Nell’ambito della collaborazione tra il Museo di Storia della Fotografia Fratelli Alinari e l’Assessorato alla Cultura del Comune di Firenze, l’appuntamento con i grandi nomi della fotografia internazionale è dedicato quest’anno al grande maestro della fotografia, il Barone Wilhelm von Gloeden, attivo in Italia dal 1878 fino alla sua morte, avvenuta a Taormina nel 1931.
La Sala d’Arme di Palazzo Vecchio ospiterà in anteprima mondiale, dal 2 Dicembre 2000 al 4 Febbraio 2001, la grande mostra antologica ”VON GLOEDEN, fotografie” curata da Charles-Henri Favrod e Monica Maffioli.

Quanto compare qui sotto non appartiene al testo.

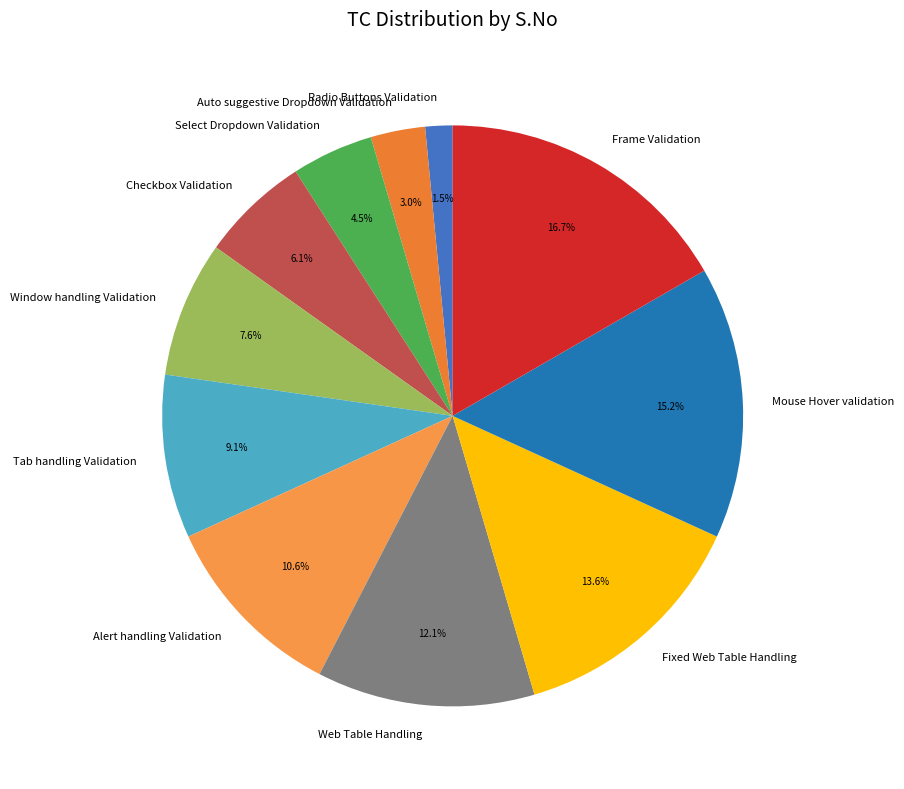

Between Auto suggestive Dropdown Validation and Fixed Web Table Handling, which is larger?

Fixed Web Table Handling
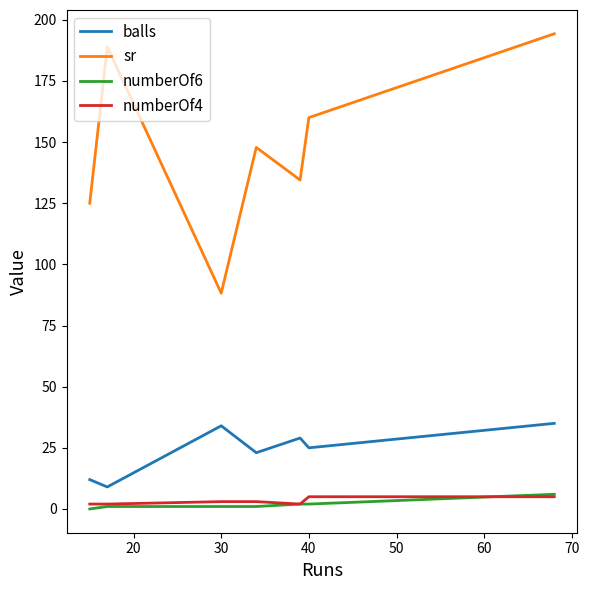

What is the maximum value shown in the chart?

194.3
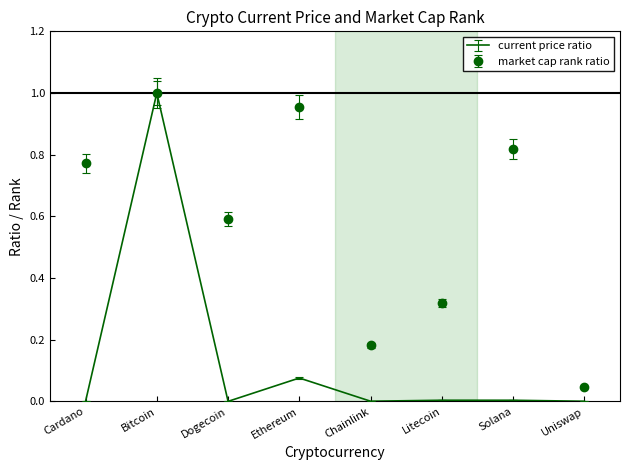

Rank the series at Litecoin from lowest to highest value.

current price ratio, market cap rank ratio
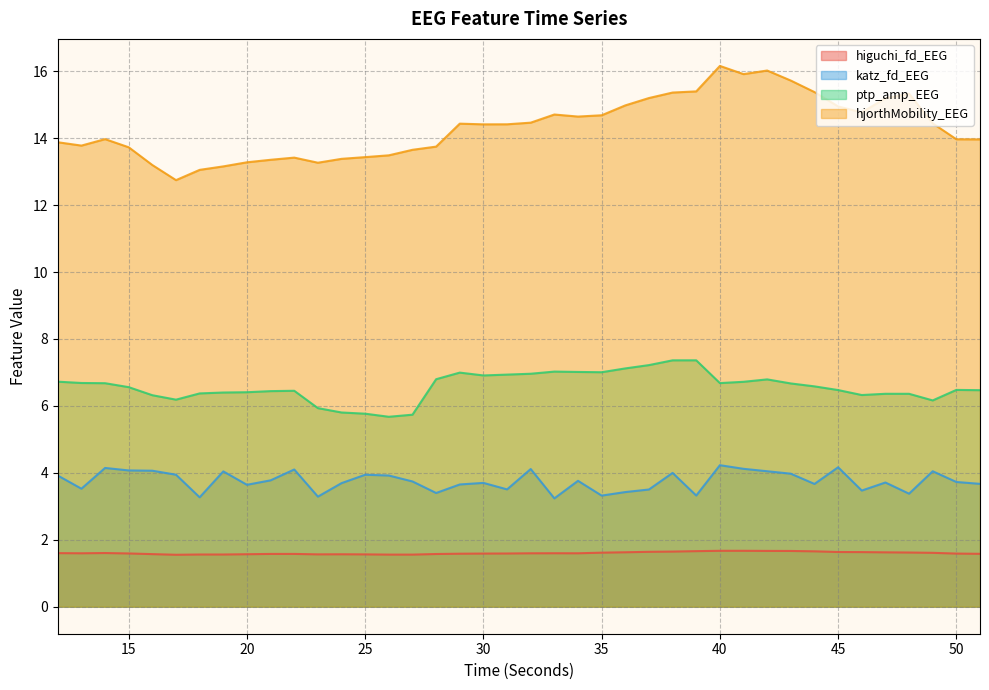

The value of ptp_amp_EEG at 48 is 10.7. True or false?

False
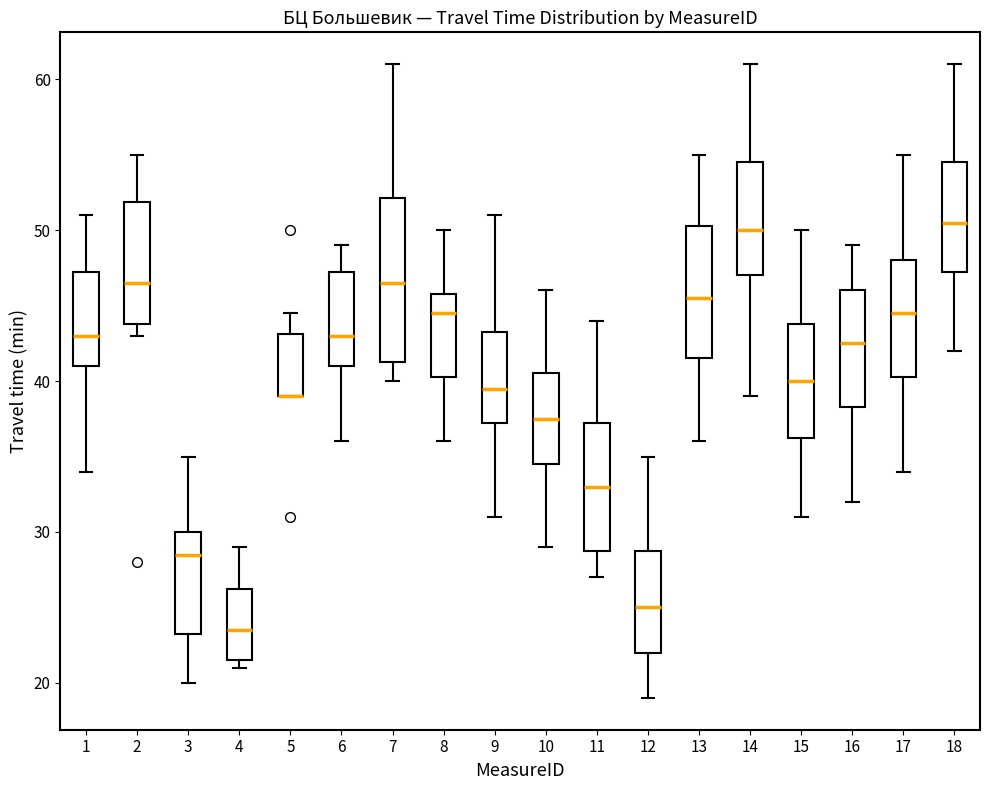

Reading left to right, transcribe this box plot: for each box, give where its median line is, the range the box spans, and where its two whiskers end, as read against the y-axis. The values are not printed on the chart, so give them approximately, as read against the axis.

1: median 43, box 41 to 47, whiskers 34 to 51
2: median 47, box 44 to 52, whiskers 43 to 55
3: median 29, box 23 to 30, whiskers 20 to 35
4: median 24, box 22 to 26, whiskers 21 to 29
5: median 39 (drawn on the box's lower edge), box 39 to 43, whiskers 39 to 45
6: median 43, box 41 to 47, whiskers 36 to 49
7: median 47, box 41 to 52, whiskers 40 to 61
8: median 45, box 40 to 46, whiskers 36 to 50
9: median 40, box 37 to 43, whiskers 31 to 51
10: median 38, box 35 to 41, whiskers 29 to 46
11: median 33, box 29 to 37, whiskers 27 to 44
12: median 25, box 22 to 29, whiskers 19 to 35
13: median 46, box 42 to 50, whiskers 36 to 55
14: median 50, box 47 to 55, whiskers 39 to 61
15: median 40, box 36 to 44, whiskers 31 to 50
16: median 43, box 38 to 46, whiskers 32 to 49
17: median 45, box 40 to 48, whiskers 34 to 55
18: median 51, box 47 to 55, whiskers 42 to 61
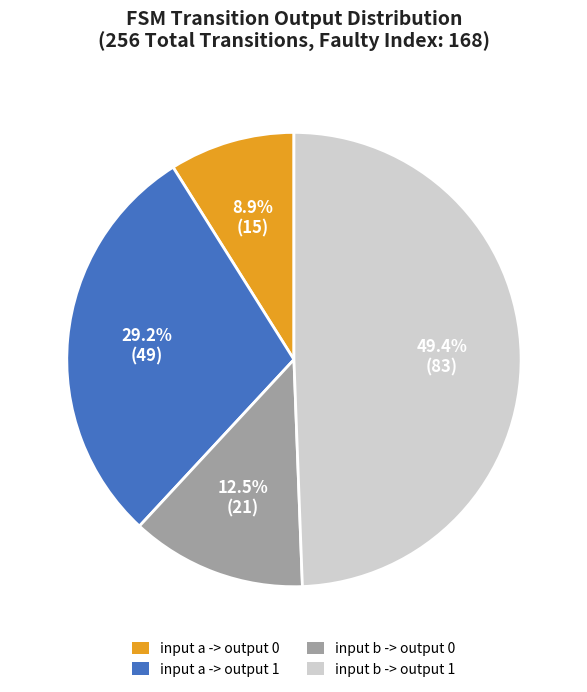

Is there a majority slice in this chart?

No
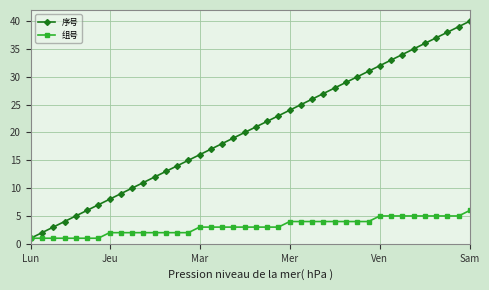

True or false: 序号 has more than 0 points higher than both neighbors.

False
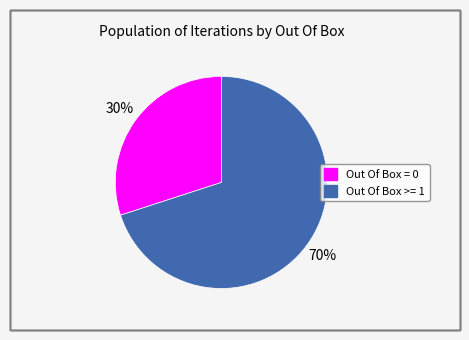

Is there any slice that represents more than half of the pie?

Yes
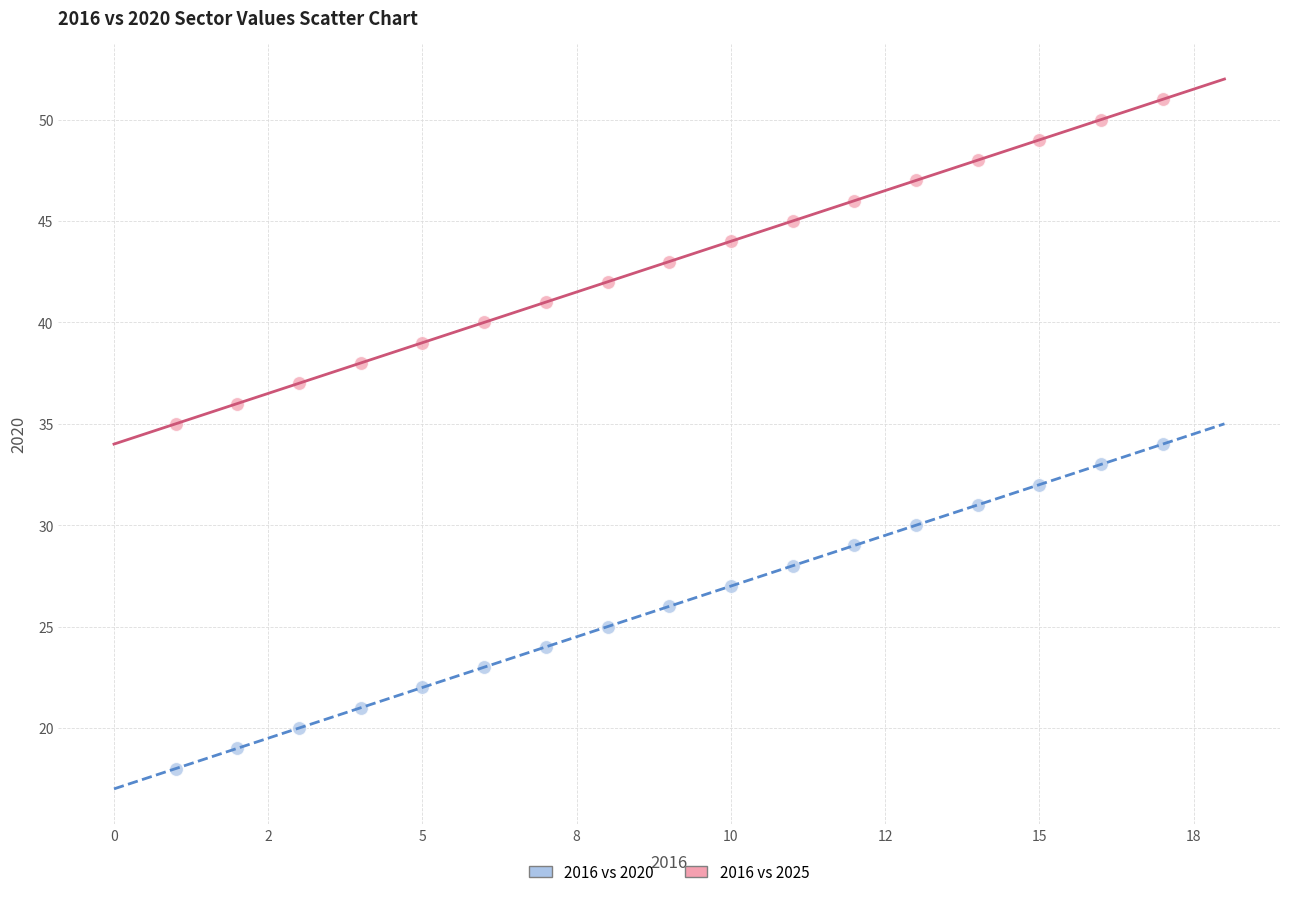

Across all data points, what is the range of Y values (max minus min)?

33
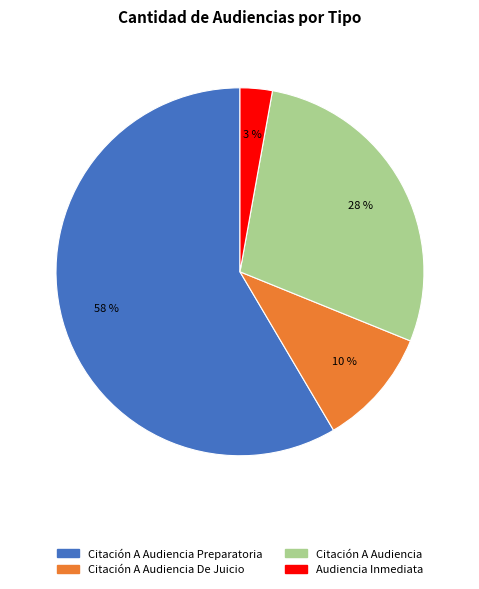

To the nearest percent, what is the difference between the largest and smallest slice percentages?

56%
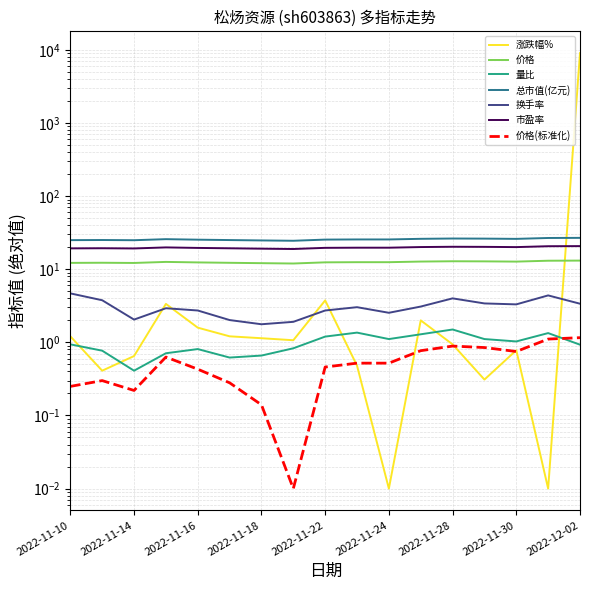

Which series has the largest total across all categories?

涨跌幅%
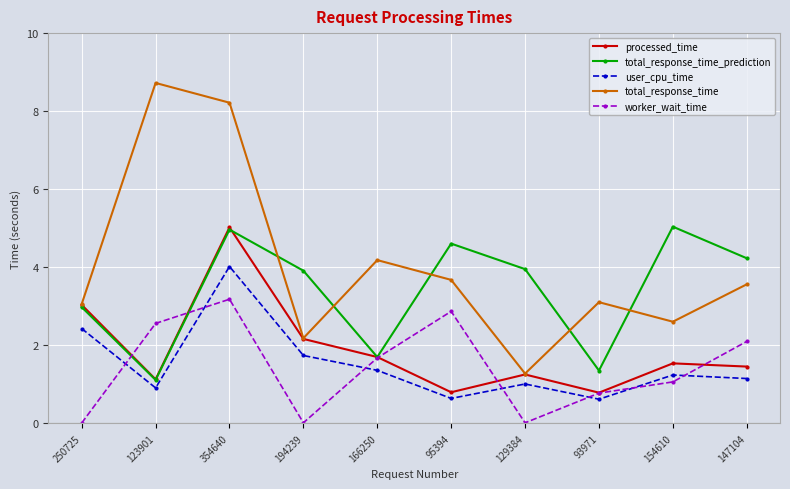

Is it true that processed_time equals 1.5 at 147104?

True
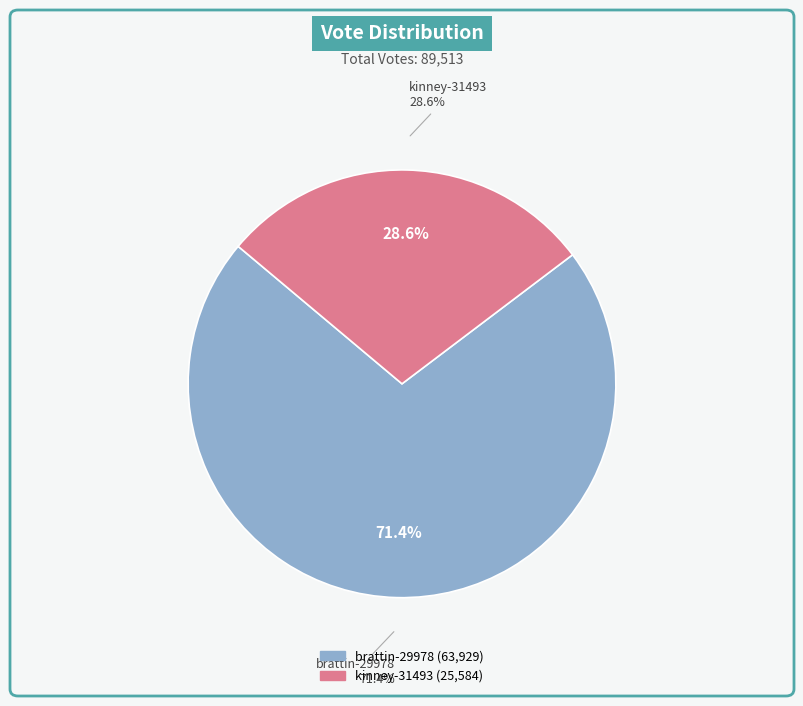

Combined, what portion of the pie is brattin-29978 and kinney-31493?

100.0%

Giunto in Italia per motivi di salute, von Gloeden si dedicò alla fotografia, dando prova fin dall’inizio della sua grande capacità artistica, incoraggiato e apprezzato dal pittore Francesco Paolo Michetti, presso il quale fu ospite a Francavilla per un periodo di tempo, a contatto dell’ambiente culturale che si riuniva intorno alla figura del maestro e conoscendo personaggi come Gabriele D’Annunzio e Costantino Barbella.
Nel 1893 ebbe il suo primo riconoscimento ufficiale come fotografo vincendo una medaglia all’esposizione della Photographic Society di Londra.
Il lavoro fotografico di von Gloeden si incentra nella rappresentazione di composizioni di gusto classicista, dove la presenza di nudi maschili rimanda alla conoscenza di una cultura Winkelmaniana delle ‘regole del bello’ e delle formule artistiche di gusto arcadico e mitologico.
Poesia, luce e bellezza sono, attraverso il mezzo fotografico, idealizzati nell’immagine costruita da von Gloeden come richiamo ad un mitizzato purismo classicista: i suoi modelli di giovani nudi trovano il loro corrispettivo nella scultura greco-romana.
Egli ricerca con l’obiettivo fotografico un rigore estetico pronto ad esaltare la semplicità e la purezza delle linee del corpo nello spazio che lo circonda. Il metafisico silenzio degli sguardi di quei giovani, delle modelle ritratte, fanciulle e anziane, colti nell’abbagliante luce dei paesaggi siciliani, non trova corrispondenti nella cultura fotografica pittorialista dell’epoca. Viceversa, il lavoro fotografico di von Gloeden, così come scrisse Roland Barthes nel 1978, “è sorprendente, le sue ingenuità sono grandiose come prodezze”.
Dopo la morte dell’artista tedesco, l’attività commerciale dell’archivio proseguì grazie al suo ‘fedele’ assistente, il taorminese Pancrazio Bucini, il quale, nel 1936 fu arrestato dalla polizia fascista per detenzione di ‘fotografie pornografiche’.
In seguito al processo, gran parte dei negativi venne distrutta e l’archivio fu smembrato. Alinari ha recentemente acquisito –evitandone la dispersione- oltre 2000 fotografie, il più grande corpus di negativi e vintage prints del grande artista esistente al mondo. La mostra presenterà al pubblico oltre 200 stampe fotografiche originali ‘vintage prints’ dell’autore e alcuni negativi su lastra originali, immagini per lo più inedite, provenienti in gran parte dalle collezioni del Museo di Storia della Fotografia Fratelli Alinari, che consentiranno di ripercorrere l’attività del fotografo con una completa panoramica della sua ricerca artistica.
L’esposizione sarà divisa in sei sezioni corrispondenti ai principali generi fotografici e di ricerca sviluppati dall’artista: Il paesaggio nella tradizione del Romanticismo - Il ritratto classico - Il ritratto orientale - Il ritratto antropologico – Il mascheramento - Il nudo - La scena di genere.
I materiali fotografici presenti in mostra consentiranno di valutare non solo la raffinata elaborazione creativa ed estetica dell’autore, ma il processo e la qualità delle tecniche adottate, mostrando per la prima volta al pubblico alcuni negativi originali su lastra dei vari formati utilizzati dal fotografo, il suo apparecchio fotografico di grande formato, ma soprattutto i diversi tipi di procedimenti di stampa delle immagini.
In alcuni emblematici casi, saranno infatti messe a confronto più stampe fotografiche originali dello stesso soggetto, ciascuna caratterizzata da un differente tipo di carta o di viraggio, permettendo così di riconoscere uno degli aspetti più significativi dell’elaborazione concettuale dello stesso fotografo: l’atto che rende la fotografia ‘unica’, attraverso il processo manuale di stampa, creando dunque il ‘vintage print’, opera d’arte, dove la scelta dei toni del viraggio, del tipo di carta, dei ritocchi pittorici, segnano inequivocabilmente la sua irripetibile unicità ed il suo più alto livello artistico.